I have a dataset of hundreds of columns with thousands of rows and need to find the percentile of each value within each set. Normally to find the percentile of each value in a data set I would just sort the data, create a rank column, and divide the rank by the count of unique values. However, I do not want to create a workflow that does this for each of the hundreds of columns.

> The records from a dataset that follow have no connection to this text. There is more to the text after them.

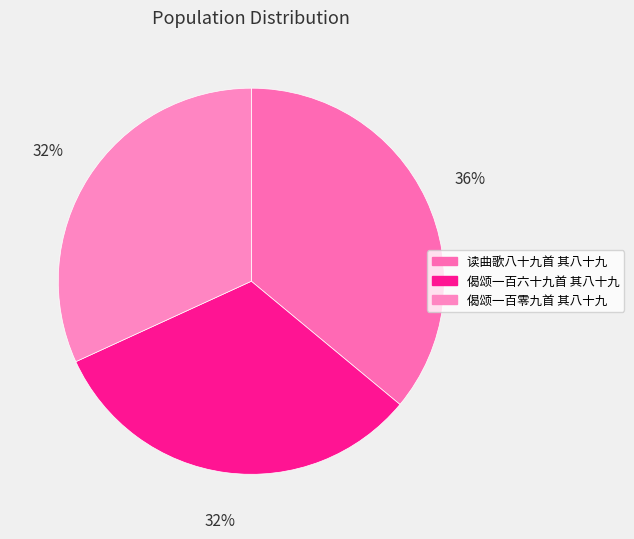

To the nearest percent, what is the difference between the largest and smallest slice percentages?

4%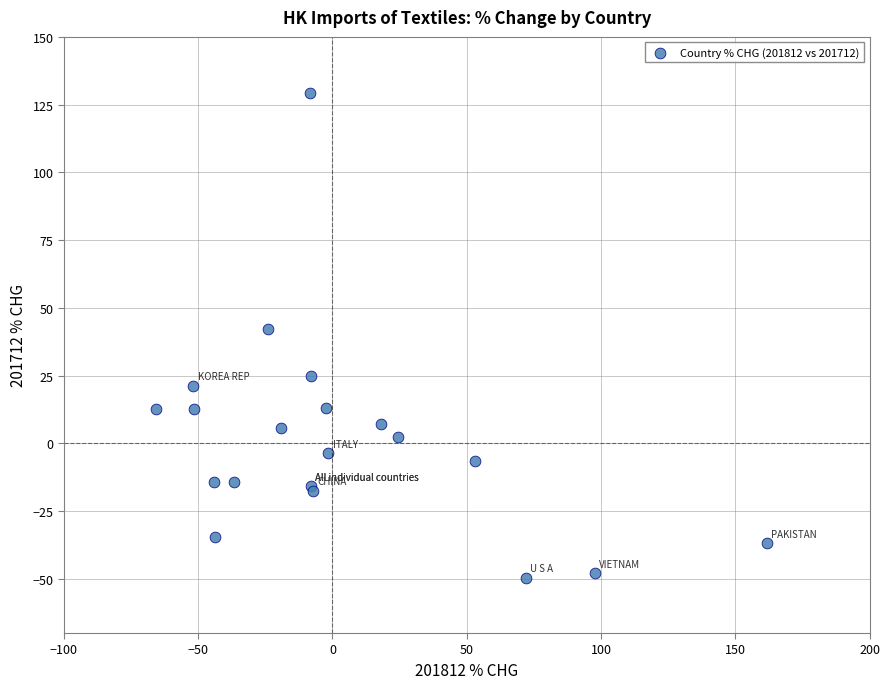

What Y value in the scatter plot is closest to 39?

42.3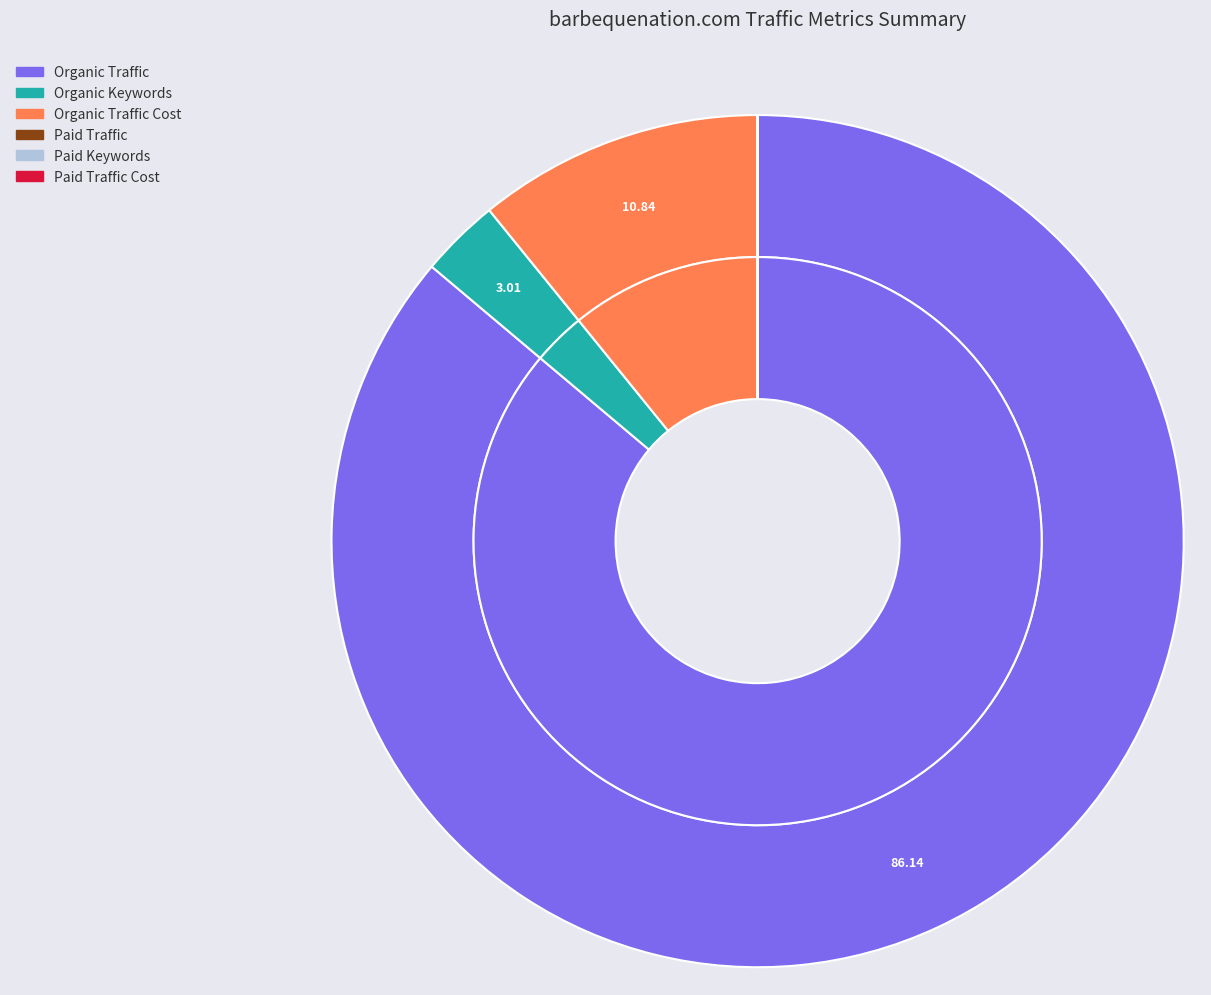

To the nearest percent, what is the combined percentage of Paid Traffic and Organic Keywords?

3%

Is there a way to loop the process or a tool that will do this?
Example Dataset Input:
| ID | Col1 | Col2 | Col3 | Col4 |
11111 | 1 | 15 | 99 | 56 |
| 22222 | 6 | 33 | 55 | 105 |
| 33333 | 3 | 6 | 66 | 12 |
| 44444 | 8 | 99 | 4 | 156 |
| 55555 | 9 | 55 | 15 | 56 |
| 66666 | 7 | 3 | 88 | 8 |
| 77777 | 4 | 1 | 5 | 60 |
Desired Output:
| ID | Col1 | Col2 | Col3 | Col4 |
| 11111 | 0% | 50% | 100% | 33% |
| 22222 | 50% | 67% | 50% | 83% |
| 33333 | 17% | 33% | 67% | 17% |
| 44444 | 83% | 100% | 0% | 100% |
| 55555 | 100% | 83% | 33% | 33% |
| 66666 | 67% | 17% | 83% | 0% |
| 77777 | 33% | 0% | 17% | 67% |
How can I do this for hundreds of columns? The above example is the inclusive percentile, but I am fine with finding the exclusive percentile as well.